To find the speed of the electron, we can follow these steps: ### Step 1: Understand the relationship between kinetic energy and speed The kinetic energy (KE) of an electron can be expressed as: \[ KE = \frac{1}{2} mv^2 \] where \( m \) is the mass of the electron and \( v \) is its speed. ### Step 2: Rearranging the kinetic energy formula From the kinetic energy formula, we can express the speed \( v \) in terms of kinetic energy: \[ v = \sqrt{\frac{2 \cdot KE}{m}} \] ### Step 3: Substitute the known values The kinetic energy is given as \( 10 \, eV \).
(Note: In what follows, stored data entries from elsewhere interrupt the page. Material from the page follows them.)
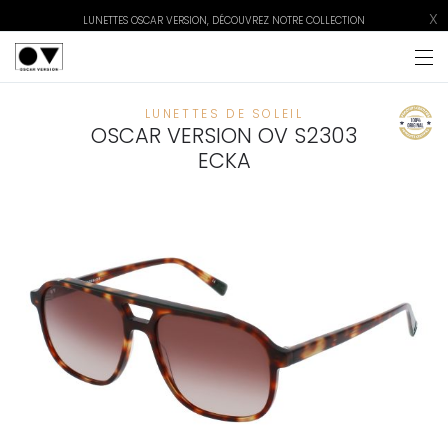
X
LUNETTES OSCAR VERSION, DÉCOUVREZ NOTRE COLLECTION
LUNETTES DE SOLEIL
OSCAR VERSION OV S2303
ECKA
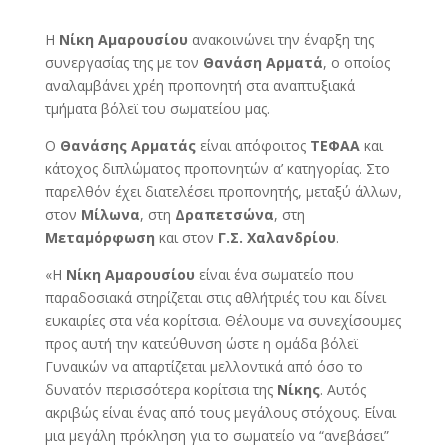
Η
Νίκη Αμαρουσίου
ανακοινώνει την έναρξη της
συνεργασίας της με τον
Θανάση Αρματά
, ο οποίος
αναλαμβάνει χρέη προπονητή στα αναπτυξιακά
τμήματα βόλεϊ του σωματείου μας.
Ο
Θανάσης Αρματάς
είναι απόφοιτος
ΤΕΦΑΑ
και
κάτοχος διπλώματος προπονητών α’ κατηγορίας. Στο
παρελθόν έχει διατελέσει προπονητής, μεταξύ άλλων,
στον
Μίλωνα
, στη
Δραπετσώνα
, στη
Μεταμόρφωση
και στον
Γ.Σ. Χαλανδρίου
.
«Η
Νίκη Αμαρουσίου
είναι ένα σωματείο που
παραδοσιακά στηρίζεται στις αθλήτριές του και δίνει
ευκαιρίες στα νέα κορίτσια. Θέλουμε να συνεχίσουμες
προς αυτή την κατεύθυνση ώστε η ομάδα βόλεϊ
Γυναικών να απαρτίζεται μελλοντικά από όσο το
δυνατόν περισσότερα κορίτσια της
Νίκης
. Αυτός
ακριβώς είναι ένας από τους μεγάλους στόχους. Είναι
μια μεγάλη πρόκληση για το σωματείο να “ανεβάσει”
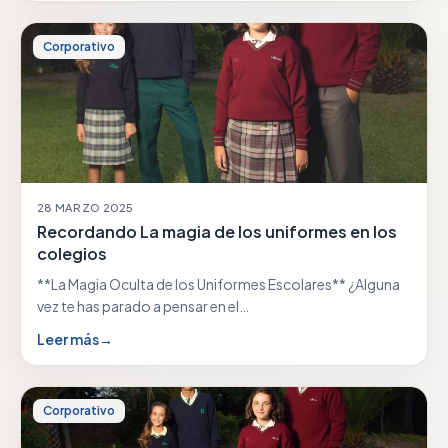
Corporativo
28 MARZO 2025
Recordando La magia de los uniformes en los
colegios
**La Magia Oculta de los Uniformes Escolares** ¿Alguna
vez te has parado a pensar en el…
Leer más
→
Corporativo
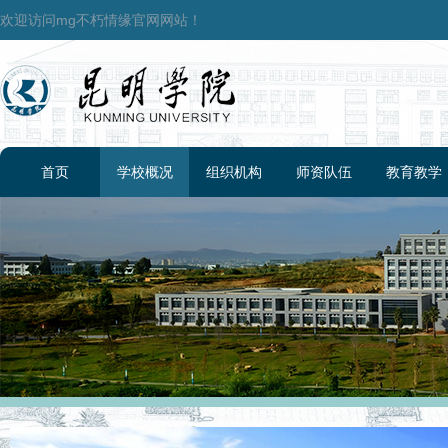
欢迎访问mg不朽情缘官网网站！
首页
学校概况
组织机构
师资队伍
教育教学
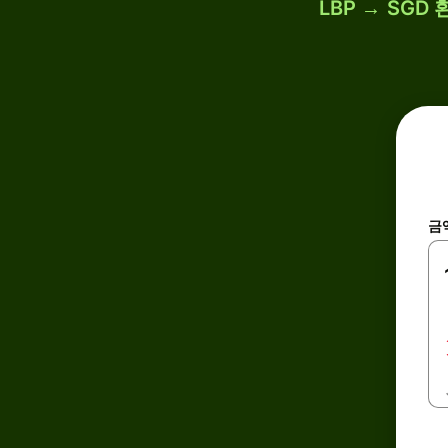
LBP → SG
금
To convert electron volts to joules, we use the conversion factor \( 1 \, eV = 1.6 \times 10^{-19} \, J \): \[ KE = 10 \, eV = 10 \times 1.6 \times 10^{-19} \, J = 1.6 \times 10^{-18} \, J \] The mass of an electron \( m \) is approximately \( 9.11 \times 10^{-31} \, kg \). ### Step 4: Calculate the speed Now we can substitute the values into the speed equation: \[ v = \sqrt{\frac{2 \cdot 1.6 \times 10^{-18}}{9.11 \times 10^{-31}}} \] Calculating the numerator: \[ 2 \cdot 1.6 \times 10^{-18} = 3.2 \times 10^{-18} \] Now, calculating the speed: \[ v = \sqrt{\frac{3.2 \times 10^{-18}}{9.11 \times 10^{-31}}} \] Calculating the division: \[ \frac{3.2 \times 10^{-18}}{9.11 \times 10^{-31}} \approx 3.51 \times 10^{12} \] Taking the square root: \[ v \approx \sqrt{3.51 \times 10^{12}} \approx 1.87 \times 10^6 \, m/s \] ### Step 5: Final answer Thus, the speed of the electron is approximately: \[ v \approx 1.87 \times 10^6 \, m/s \]